Tuvimos cierta comodidad, no lujos, comodidad para sacar a los hijos adelante y que pudieran hacer lo que les gustara. Siempre fuimos del criterio de que si uno es un barrendero, hay que ser el mejor, si es lo que le gusta, pero antes de ser excelentes profesionales, había que ser excelentes seres humanos. Lo logramos y uno de los grandes secretos fue haber tenido siempre un solo bolsillo: con lo que Marta ganaba y con lo poco que yo aportaba, porque la plata siempre fue para un objetivo común, no propio. Así fue y así sigue siendo: todo compartido. Digo ‘sigue siendo’, porque esto no se acaba, porque esto sigue hasta viejitos, hasta que uno se vaya. Si uno no puede estar ahí apoyando económicamente entonces sí puede estar apoyando con las labores del hogar, con su rol de esposo y de papá.

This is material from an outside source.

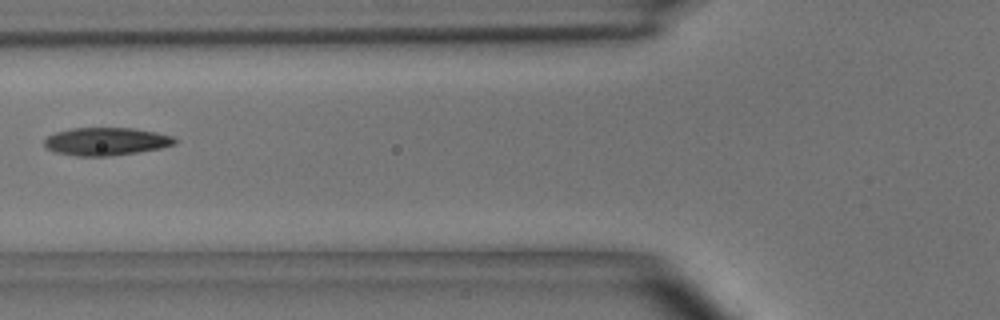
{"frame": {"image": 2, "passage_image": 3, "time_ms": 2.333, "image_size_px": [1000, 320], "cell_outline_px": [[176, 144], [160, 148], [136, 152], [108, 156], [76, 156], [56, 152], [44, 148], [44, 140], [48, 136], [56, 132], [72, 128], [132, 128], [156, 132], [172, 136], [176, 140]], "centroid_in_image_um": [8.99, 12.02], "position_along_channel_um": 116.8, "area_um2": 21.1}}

Y con ese rol mío nos importaba un pito lo que pensara la gente, además nosotros nunca lo vimos como algo negativo: yo no era un recostado, yo no era un pelele, yo no era un vividor, yo era un formador de personas. Muchos de los compañeros con los que estudié son muy exitosos y no todos ejercen lo que estudiaron, entonces, ¿por qué ser papá no puede ser otra rama? Claro, porque no da plata. No da plata, pero nos dio cosas más importantes, como que el día de mañana o el de hoy o el de siempre estén los hijos con nosotros sin importar los errores que cometimos en el proceso. Nos dio haber tenido y tener un hogar estable, haber caminado todos para el mismo lado. Nos dio haber construido una relación amorosa muy bella que espero dure hasta que me muera. Nos dio ver a los hijos crecer, ver que hacen lo que les gusta, que, en últimas, fue nuestro objetivo más puro. Yo no me arrepiento de haber sido amo de casa. Mi esposa tampoco.